> **Given information**:
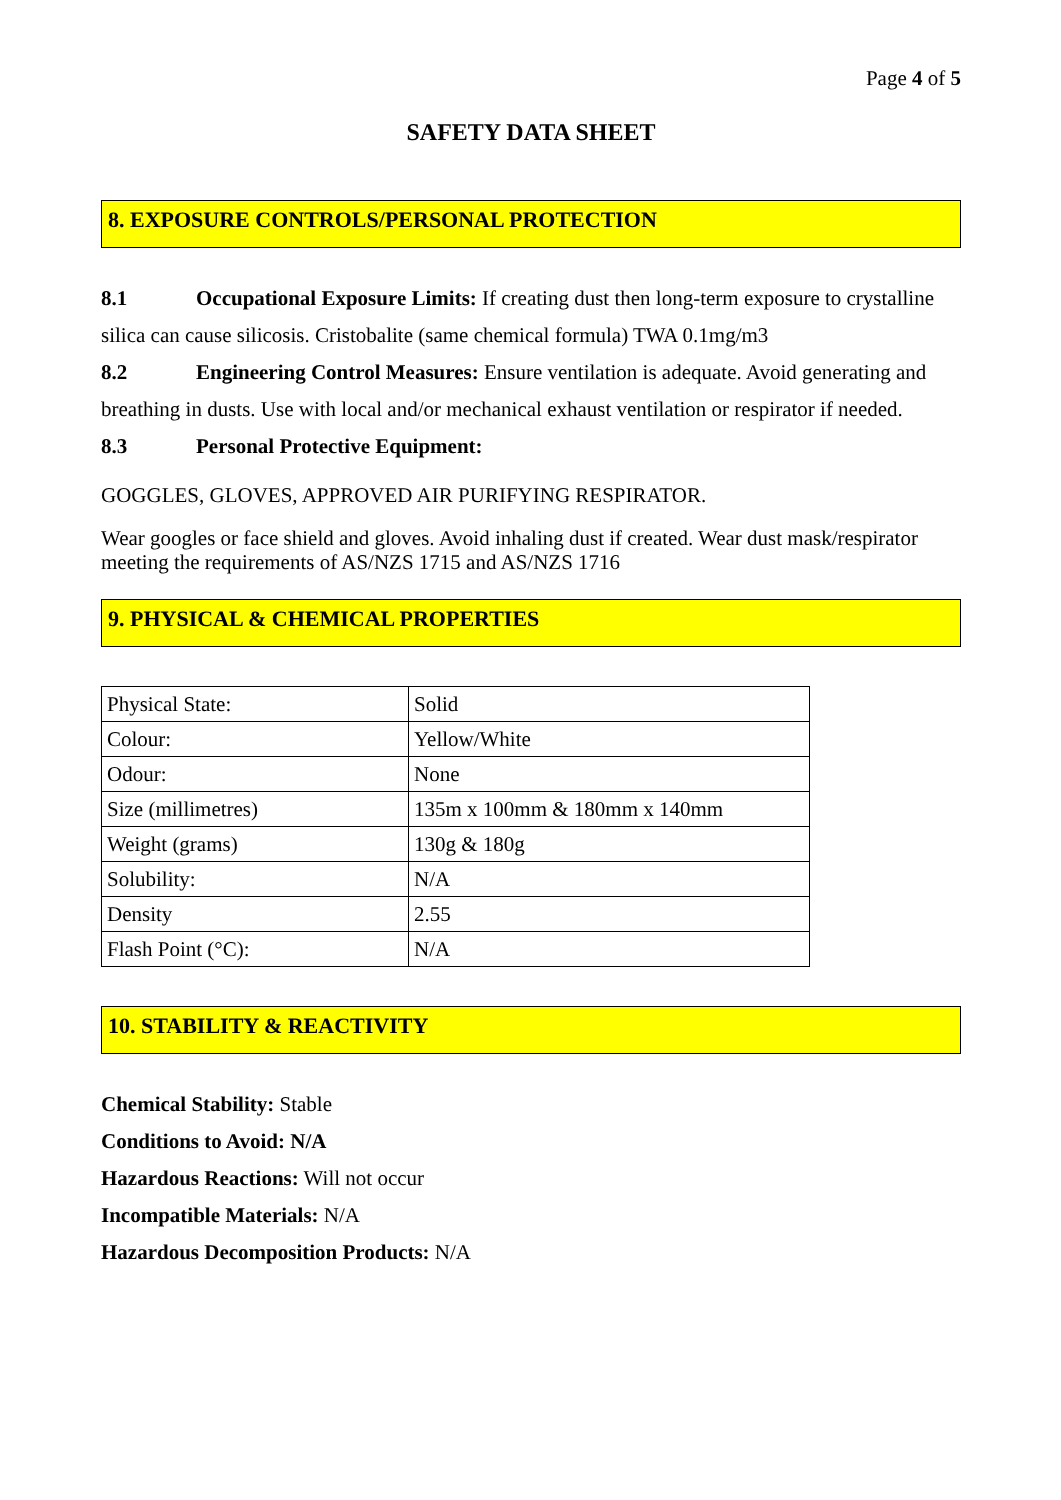Page 4 of 5
SAFETY DATA SHEET
8. EXPOSURE CONTROLS/PERSONAL PROTECTION
8.1 Occupational Exposure Limits: If creating dust then long-term exposure to crystalline silica can cause silicosis. Cristobalite (same chemical formula) TWA 0.1mg/m3
8.2 Engineering Control Measures: Ensure ventilation is adequate. Avoid generating and breathing in dusts. Use with local and/or mechanical exhaust ventilation or respirator if needed.
8.3 Personal Protective Equipment:
GOGGLES, GLOVES, APPROVED AIR PURIFYING RESPIRATOR.
Wear googles or face shield and gloves. Avoid inhaling dust if created. Wear dust mask/respirator meeting the requirements of AS/NZS 1715 and AS/NZS 1716
9. PHYSICAL & CHEMICAL PROPERTIES
| Physical State: | Solid |
| Colour: | Yellow/White |
| Odour: | None |
| Size (millimetres) | 135m x 100mm & 180mm x 140mm |
| Weight (grams) | 130g & 180g |
| Solubility: | N/A |
| Density | 2.55 |
| Flash Point (°C): | N/A |
10. STABILITY & REACTIVITY
Chemical Stability: Stable
Conditions to Avoid: N/A
Hazardous Reactions: Will not occur
Incompatible Materials: N/A
Hazardous Decomposition Products: N/A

> **Your instructions**:
Beginning with the first line of the records, write out every line up to and including the one with "8.3 Personal Protective", exactly, and omit all pictures.

> **Answer to this task**:
Page 4 of 5
SAFETY DATA SHEET
8. EXPOSURE CONTROLS/PERSONAL PROTECTION
8.1 Occupational Exposure Limits: If creating dust then long-term exposure to crystalline silica can cause silicosis. Cristobalite (same chemical formula) TWA 0.1mg/m3
8.2 Engineering Control Measures: Ensure ventilation is adequate. Avoid generating and breathing in dusts. Use with local and/or mechanical exhaust ventilation or respirator if needed.
8.3 Personal Protective Equipment:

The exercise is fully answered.